De la machinerie lourde aux soins de détente
À proximité, un autre parcours entrepreneurial sort de l’ordinaire. Après 15 ans à travailler dans l’excavation et la construction de routes, Jessica Jeté a complètement changé d’univers professionnel pour ouvrir Zenōva, un espace beauté détente.
Celle qui a conduit des camions lourds et opéré des niveleuses souhaitait désormais créer un endroit consacré au bien-être et à la douceur. Son espace propose notamment des spas capillaires, des soins esthétiques et de la massothérapie.
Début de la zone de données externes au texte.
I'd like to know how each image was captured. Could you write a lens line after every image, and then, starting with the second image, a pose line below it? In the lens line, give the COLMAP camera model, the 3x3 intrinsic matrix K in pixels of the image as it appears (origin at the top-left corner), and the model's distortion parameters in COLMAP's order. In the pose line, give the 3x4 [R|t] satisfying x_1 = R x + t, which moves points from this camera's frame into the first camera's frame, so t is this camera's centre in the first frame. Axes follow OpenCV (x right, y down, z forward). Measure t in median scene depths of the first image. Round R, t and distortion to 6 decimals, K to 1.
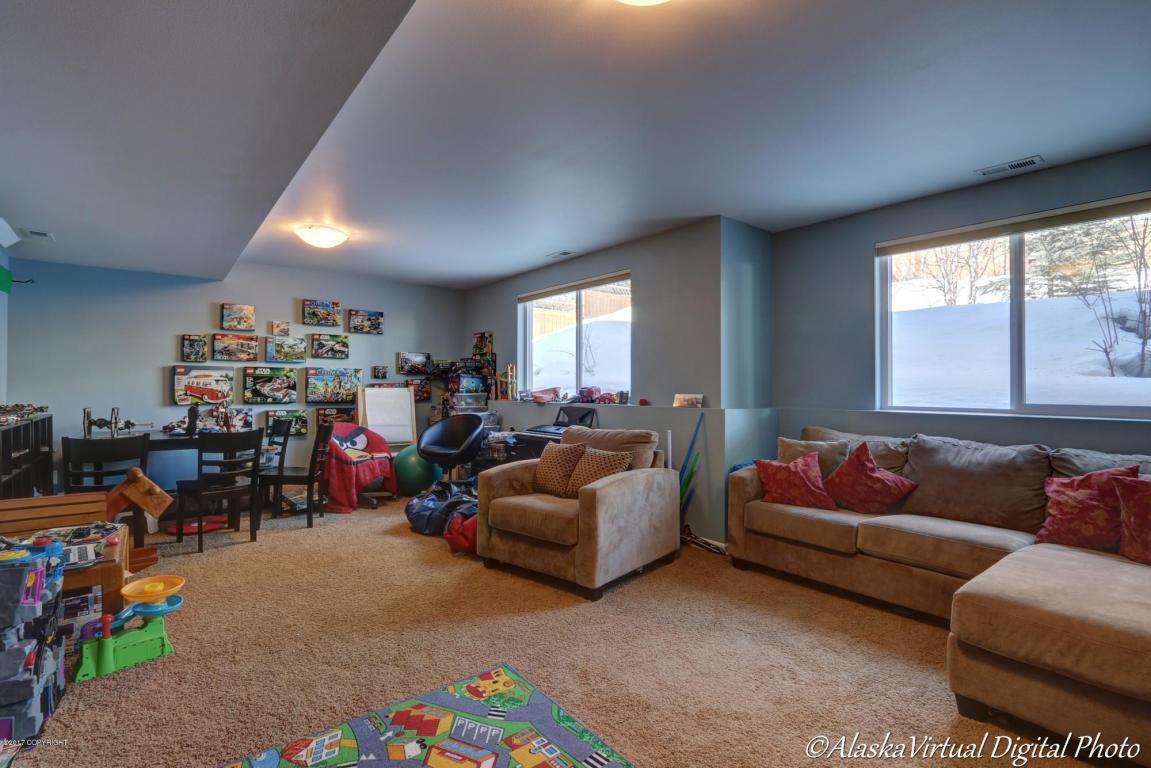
lens RADIAL K [[538.0, 0, 570.0], [0, 538.0, 385.7], [0, 0, 1]] dist [-0.019036, 0.000858]
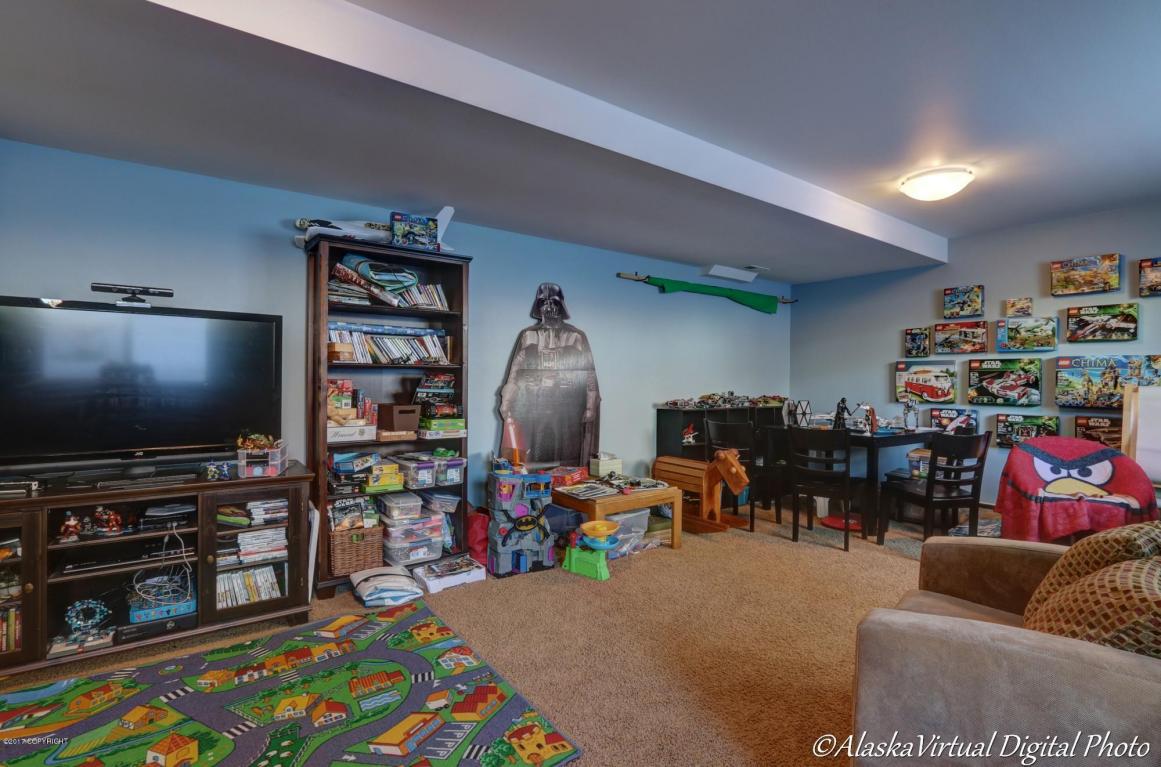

Cette réorientation professionnelle ajoute ainsi un autre type de service directement au village et montre aussi que l’entrepreneuriat en milieu rural peut prendre des formes très variées.
Une municipalité qui souhaite accueillir de nouvelles familles
Du côté de la municipalité, cette effervescence entrepreneuriale est accueillie avec enthousiasme. Le maire Alex Bouthillette résume la dynamique avec une formule toute simple : « le monde attire le monde ». Plus il y a d’activité au cœur du village, plus il devient possible d’en générer de nouvelles.
Bonsecours ne souhaite pas seulement attirer des entrepreneurs ou des visiteurs de passage. La municipalité du Val-Saint-François aimerait également accueillir davantage de jeunes familles. Des espaces sont encore disponibles pour la construction résidentielle dans le village et la municipalité souhaite densifier son noyau villageois.
L’arrivée de nouveaux commerces prend alors une dimension supplémentaire. Un restaurant, un fleuriste ou des services de soins ne changent peut-être pas à eux seuls la décision de déménager dans une municipalité. Ensemble, toutefois, ils contribuent à créer ce qui fait la différence au quotidien : des services accessibles, des lieux où se croiser et un village qui bouge.